◆ **Excerpted text**
— BEGIN —
2007-05-08 Thread Bernd Trippel
Martin Tournoij typed on 06/05/07 05:23:
 On Sat 05 May 2007 18:05, Garrett Cooper wrote:
 Martin Tournoij wrote:
 On Sat 05 May 2007 17:05, Ray wrote:
 Hello all,
 I did something stupid the other day (sleep deprivation combined with a 
 clever hack were the main reasons), and I'm just curious if I did 
 the right thing afterwards.

 The mistake:
 /usr/local/# rm -f *
 note that root was running bash as a shell at the time, found in 
 /usr/local/bin or something.

 What I did was to start over, reinstall from scratch.
 my question, was there an easier way?
 thanks,
 Ray 
 You can use pkg_info -ga to check for missing files in your packages.
 For (t)csh:
 alias rm rm -i

 For (ba)sh:
 alias rm=rm -i

 Now that you've learned :).

 Martin's suggestion is good though -- would have done that considering that 
 all that lived in /usr/local were ports.

 -Garrett
 
 The problem with this is that it will ask confirmation for every file it
 deleted.
 Which is gets pretty annoying after a while, also, if you delete a
 directory containing a 100 files, you will have to press 'y' a 100
 times.
 This will probably lead to the habit of using 'rm -f', and/or simply
 pressing y all the time without actually looking at the confirmation
 message.
 In any case, it's not likely to prevent any such accidents.
 
For the sake of it: You could use rm -I:
quoting the rm man page:
-I  Request confirmation once if more than three files are being
removed or if a directory is being recursively removed.
— END —
◆ **Exercise material**
— BEGIN —
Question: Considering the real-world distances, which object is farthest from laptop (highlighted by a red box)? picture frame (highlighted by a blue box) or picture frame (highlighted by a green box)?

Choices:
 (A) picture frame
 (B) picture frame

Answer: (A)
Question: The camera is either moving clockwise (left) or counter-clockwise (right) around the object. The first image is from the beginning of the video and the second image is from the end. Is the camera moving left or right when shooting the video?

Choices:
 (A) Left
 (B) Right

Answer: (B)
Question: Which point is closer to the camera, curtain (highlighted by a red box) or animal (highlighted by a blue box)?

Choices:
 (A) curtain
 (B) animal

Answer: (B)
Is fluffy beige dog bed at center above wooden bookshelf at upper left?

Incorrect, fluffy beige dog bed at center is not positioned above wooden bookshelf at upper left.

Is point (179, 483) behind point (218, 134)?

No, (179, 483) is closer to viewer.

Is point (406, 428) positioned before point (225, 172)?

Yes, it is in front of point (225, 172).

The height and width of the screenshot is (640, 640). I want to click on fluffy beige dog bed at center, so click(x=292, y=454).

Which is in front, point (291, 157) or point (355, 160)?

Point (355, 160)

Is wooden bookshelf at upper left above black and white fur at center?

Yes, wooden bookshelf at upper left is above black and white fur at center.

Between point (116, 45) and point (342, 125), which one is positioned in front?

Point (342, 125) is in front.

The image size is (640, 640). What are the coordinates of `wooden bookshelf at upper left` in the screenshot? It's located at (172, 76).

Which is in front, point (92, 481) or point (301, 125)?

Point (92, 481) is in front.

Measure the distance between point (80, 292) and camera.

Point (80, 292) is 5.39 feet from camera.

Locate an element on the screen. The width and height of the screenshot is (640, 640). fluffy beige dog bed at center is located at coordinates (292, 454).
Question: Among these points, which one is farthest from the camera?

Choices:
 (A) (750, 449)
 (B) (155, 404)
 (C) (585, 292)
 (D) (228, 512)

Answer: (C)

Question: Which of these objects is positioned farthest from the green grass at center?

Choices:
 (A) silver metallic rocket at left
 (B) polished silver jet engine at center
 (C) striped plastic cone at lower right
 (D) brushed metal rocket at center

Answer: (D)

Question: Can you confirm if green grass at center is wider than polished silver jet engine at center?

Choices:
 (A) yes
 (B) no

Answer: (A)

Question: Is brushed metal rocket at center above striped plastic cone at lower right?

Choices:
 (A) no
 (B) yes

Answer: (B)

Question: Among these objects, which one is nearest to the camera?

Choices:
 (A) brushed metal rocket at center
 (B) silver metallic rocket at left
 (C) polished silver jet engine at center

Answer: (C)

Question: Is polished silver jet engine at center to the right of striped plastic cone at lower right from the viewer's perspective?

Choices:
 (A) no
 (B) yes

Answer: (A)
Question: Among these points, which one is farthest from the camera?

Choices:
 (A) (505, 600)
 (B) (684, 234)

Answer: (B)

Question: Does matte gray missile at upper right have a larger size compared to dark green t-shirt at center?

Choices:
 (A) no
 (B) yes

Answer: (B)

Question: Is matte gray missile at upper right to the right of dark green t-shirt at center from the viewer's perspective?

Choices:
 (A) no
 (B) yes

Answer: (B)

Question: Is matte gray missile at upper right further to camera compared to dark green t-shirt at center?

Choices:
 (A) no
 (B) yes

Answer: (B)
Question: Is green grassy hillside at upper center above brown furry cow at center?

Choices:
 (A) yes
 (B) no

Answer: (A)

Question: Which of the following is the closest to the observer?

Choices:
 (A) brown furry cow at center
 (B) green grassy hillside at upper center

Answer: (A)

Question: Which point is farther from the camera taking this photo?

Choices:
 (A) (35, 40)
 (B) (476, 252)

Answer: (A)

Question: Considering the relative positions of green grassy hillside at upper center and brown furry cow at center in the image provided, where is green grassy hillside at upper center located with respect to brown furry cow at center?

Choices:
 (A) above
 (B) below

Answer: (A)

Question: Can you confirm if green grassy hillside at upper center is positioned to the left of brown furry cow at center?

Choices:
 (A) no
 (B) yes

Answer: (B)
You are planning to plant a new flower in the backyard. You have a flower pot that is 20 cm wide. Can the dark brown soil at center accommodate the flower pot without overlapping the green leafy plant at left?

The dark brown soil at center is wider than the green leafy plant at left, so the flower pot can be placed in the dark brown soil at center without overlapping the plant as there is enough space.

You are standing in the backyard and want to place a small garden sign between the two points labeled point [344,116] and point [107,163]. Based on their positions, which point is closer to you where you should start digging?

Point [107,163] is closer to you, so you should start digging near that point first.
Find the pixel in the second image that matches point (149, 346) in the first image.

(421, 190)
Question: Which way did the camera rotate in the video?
— END —
◆ **What you will do**
A. In the thread about the accidental deletion, what command did Ray run in /usr/local?
B. Reproduce the listing lines starting at the line that contains "You are standing" and ending at the final line of the listing.
The listing is unrelated to the text.

◆ **Task-by-task solutions**
A. rm -f *

B.
You are standing in the backyard and want to place a small garden sign between the two points labeled point [344,116] and point [107,163]. Based on their positions, which point is closer to you where you should start digging?

Point [107,163] is closer to you, so you should start digging near that point first.
Find the pixel in the second image that matches point (149, 346) in the first image.

(421, 190)
Question: Which way did the camera rotate in the video?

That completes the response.